## ACTIVITY A:
Transcribe the stretch of the edge k-core excerpt from "3.2 Candidate pivot" through "(k − 1)-shell .".
## ACTIVITY B:
In the edge k-core excerpt, what measure is used to evaluate the potential of a vertex?

## DOCUMENT EXTRACT:
Despite adopting several optimization techniques, EKC runs in O(b ⋅ n² ⋅ m) time, which cannot scale to large graphs. The time cost comes from an enormous set of candidate edges whose worst-case size is n². Motivated by this, we develop a vertex-oriented heuristic that considers the potential of each vertex rather than that of each edge. We evaluate the potential of a vertex by anchor score (Section 3.3), which aims to introduce more vertices into the k-core at a lower cost. In each iteration, we select a pivot with the highest anchor score from the pruned search space (Section 3.2), and find the anchor edges that can bring the pivot into the k-core . These anchor edges are returned as an approximation solution of the edge k-core problem. Section 3.4 further designs two strategies that optimize the quality of anchor score.

Definition 4 (Pivot)

Given a graph G = (V,E) and a set of anchor edges E_A, the pivot vertex is the vertex with highest anchor score in $G^{\prime }=(V, E+E_{A})$.

3.2 Candidate pivot pruning

By connecting the anchor edges between a pivot and the k-core , we add the pivot into the edge k-core along with its followers. To select a pivot that brings in followers and enlarges the edge k-core , we derive the necessary conditions for a vertex to be the follower of a pivot.

In the following theorem, u is a pivot and E_A is an anchor edge set that (i) bridges u and the k-core E_A = {(v,u)∣v ∈ C_k}, and (ii) brings u into the edge k-core u ∈ C_k(G_A). We have that u’s follower set $\mathcal {F}(u)=C_{k}(G_{A})\setminus C_{k}$ is contained in the (k − 1)-shell .

Theorem 1

Given a graph G, a vertex u, and a set of anchor edges E_A = {(v,u)∣v ∈ C_k} such that u ∈ C_k(G_A), the followers of u are all from the (k − 1)-shell , i.e., $\mathcal {F}(u)\subseteq H_{k-1}$.

## SUPPLIED RECORDS:
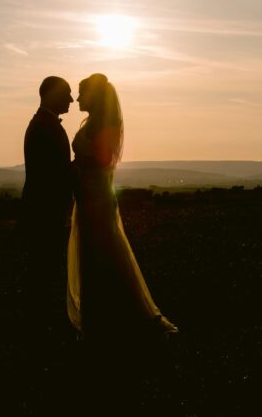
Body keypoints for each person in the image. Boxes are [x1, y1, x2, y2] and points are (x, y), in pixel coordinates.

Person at [66, 73, 178, 341]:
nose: (78, 98)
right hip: (88, 198)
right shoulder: (92, 123)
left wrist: (77, 167)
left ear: (94, 96)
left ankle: (114, 319)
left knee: (103, 254)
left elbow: (102, 161)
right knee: (93, 256)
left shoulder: (104, 126)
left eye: (82, 92)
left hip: (97, 200)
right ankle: (102, 318)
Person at [20, 76, 76, 333]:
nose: (71, 100)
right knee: (44, 266)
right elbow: (55, 175)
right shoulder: (45, 127)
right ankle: (41, 324)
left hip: (40, 209)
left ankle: (40, 320)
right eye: (66, 94)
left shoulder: (43, 124)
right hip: (44, 211)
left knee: (44, 266)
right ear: (52, 94)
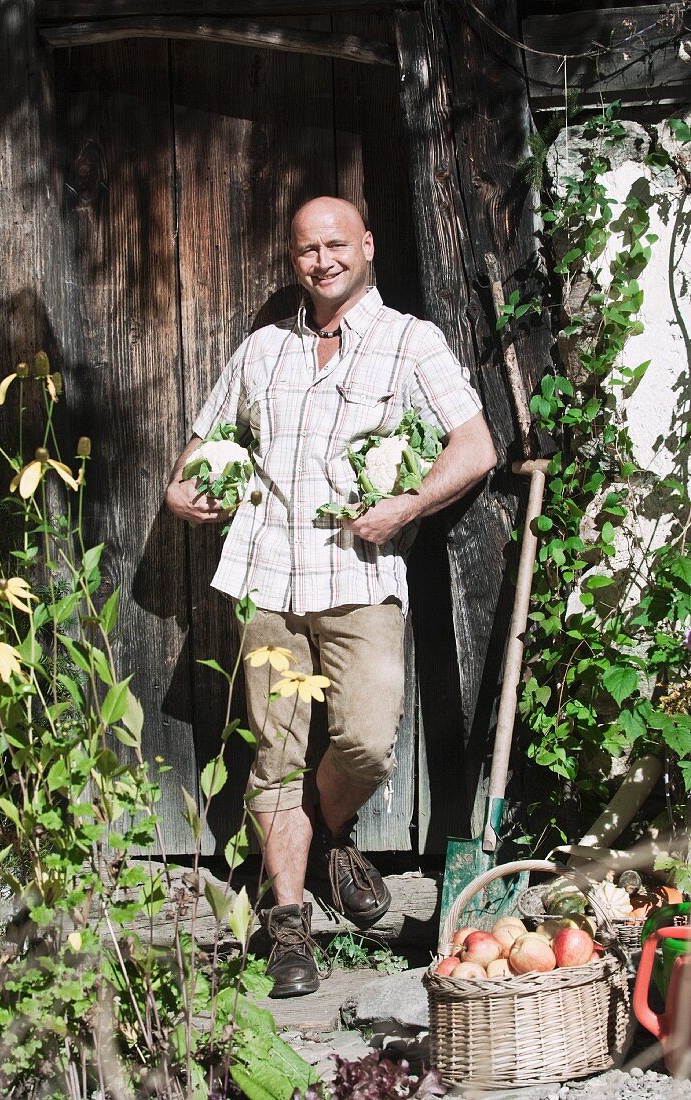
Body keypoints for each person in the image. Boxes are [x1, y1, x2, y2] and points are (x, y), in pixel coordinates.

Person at [165, 196, 496, 997]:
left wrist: (410, 504)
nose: (322, 260)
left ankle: (327, 834)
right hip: (269, 581)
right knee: (274, 758)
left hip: (359, 579)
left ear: (368, 245)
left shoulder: (411, 342)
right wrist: (182, 493)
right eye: (308, 249)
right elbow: (198, 451)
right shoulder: (260, 351)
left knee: (368, 741)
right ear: (295, 259)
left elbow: (476, 446)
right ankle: (289, 928)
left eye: (336, 244)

## EXERCISE SOLUTION A:
3.2 Candidate pivot pruning

By connecting the anchor edges between a pivot and the k-core , we add the pivot into the edge k-core along with its followers. To select a pivot that brings in followers and enlarges the edge k-core , we derive the necessary conditions for a vertex to be the follower of a pivot.

In the following theorem, u is a pivot and E_A is an anchor edge set that (i) bridges u and the k-core E_A = {(v,u)∣v ∈ C_k}, and (ii) brings u into the edge k-core u ∈ C_k(G_A). We have that u’s follower set $\mathcal {F}(u)=C_{k}(G_{A})\setminus C_{k}$ is contained in the (k − 1)-shell .

## EXERCISE SOLUTION B:
Anchor score.